## Dataset excerpt
--- --- ---

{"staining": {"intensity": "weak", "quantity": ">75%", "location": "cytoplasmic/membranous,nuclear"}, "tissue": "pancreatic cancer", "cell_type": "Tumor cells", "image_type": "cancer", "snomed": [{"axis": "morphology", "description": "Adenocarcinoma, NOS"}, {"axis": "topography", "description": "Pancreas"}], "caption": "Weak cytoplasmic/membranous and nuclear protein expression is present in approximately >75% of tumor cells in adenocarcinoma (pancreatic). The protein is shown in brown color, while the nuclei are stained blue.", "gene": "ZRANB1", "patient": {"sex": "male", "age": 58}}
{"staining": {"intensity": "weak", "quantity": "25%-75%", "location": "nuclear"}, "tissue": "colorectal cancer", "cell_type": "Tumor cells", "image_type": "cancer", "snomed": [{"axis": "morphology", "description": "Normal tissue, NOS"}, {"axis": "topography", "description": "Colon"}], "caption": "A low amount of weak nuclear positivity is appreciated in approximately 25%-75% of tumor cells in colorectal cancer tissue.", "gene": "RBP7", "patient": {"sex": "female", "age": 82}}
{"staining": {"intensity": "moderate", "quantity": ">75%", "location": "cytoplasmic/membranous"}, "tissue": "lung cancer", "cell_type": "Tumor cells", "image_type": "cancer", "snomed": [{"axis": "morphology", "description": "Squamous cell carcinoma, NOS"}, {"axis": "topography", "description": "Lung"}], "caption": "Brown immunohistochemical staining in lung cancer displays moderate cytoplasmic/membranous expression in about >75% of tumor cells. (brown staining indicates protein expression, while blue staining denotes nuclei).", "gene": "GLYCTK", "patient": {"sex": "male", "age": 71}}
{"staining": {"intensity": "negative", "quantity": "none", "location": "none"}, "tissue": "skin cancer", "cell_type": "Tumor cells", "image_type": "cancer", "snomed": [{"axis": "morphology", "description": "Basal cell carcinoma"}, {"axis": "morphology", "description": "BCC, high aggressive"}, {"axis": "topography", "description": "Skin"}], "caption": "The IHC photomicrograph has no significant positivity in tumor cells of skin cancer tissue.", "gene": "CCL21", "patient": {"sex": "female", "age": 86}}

--- --- ---

## Your goal
A complete, exact copy of the material is required.

## Solution
{"staining": {"intensity": "weak", "quantity": ">75%", "location": "cytoplasmic/membranous,nuclear"}, "tissue": "pancreatic cancer", "cell_type": "Tumor cells", "image_type": "cancer", "snomed": [{"axis": "morphology", "description": "Adenocarcinoma, NOS"}, {"axis": "topography", "description": "Pancreas"}], "caption": "Weak cytoplasmic/membranous and nuclear protein expression is present in approximately >75% of tumor cells in adenocarcinoma (pancreatic). The protein is shown in brown color, while the nuclei are stained blue.", "gene": "ZRANB1", "patient": {"sex": "male", "age": 58}}
{"staining": {"intensity": "weak", "quantity": "25%-75%", "location": "nuclear"}, "tissue": "colorectal cancer", "cell_type": "Tumor cells", "image_type": "cancer", "snomed": [{"axis": "morphology", "description": "Normal tissue, NOS"}, {"axis": "topography", "description": "Colon"}], "caption": "A low amount of weak nuclear positivity is appreciated in approximately 25%-75% of tumor cells in colorectal cancer tissue.", "gene": "RBP7", "patient": {"sex": "female", "age": 82}}
{"staining": {"intensity": "moderate", "quantity": ">75%", "location": "cytoplasmic/membranous"}, "tissue": "lung cancer", "cell_type": "Tumor cells", "image_type": "cancer", "snomed": [{"axis": "morphology", "description": "Squamous cell carcinoma, NOS"}, {"axis": "topography", "description": "Lung"}], "caption": "Brown immunohistochemical staining in lung cancer displays moderate cytoplasmic/membranous expression in about >75% of tumor cells. (brown staining indicates protein expression, while blue staining denotes nuclei).", "gene": "GLYCTK", "patient": {"sex": "male", "age": 71}}
{"staining": {"intensity": "negative", "quantity": "none", "location": "none"}, "tissue": "skin cancer", "cell_type": "Tumor cells", "image_type": "cancer", "snomed": [{"axis": "morphology", "description": "Basal cell carcinoma"}, {"axis": "morphology", "description": "BCC, high aggressive"}, {"axis": "topography", "description": "Skin"}], "caption": "The IHC photomicrograph has no significant positivity in tumor cells of skin cancer tissue.", "gene": "CCL21", "patient": {"sex": "female", "age": 86}}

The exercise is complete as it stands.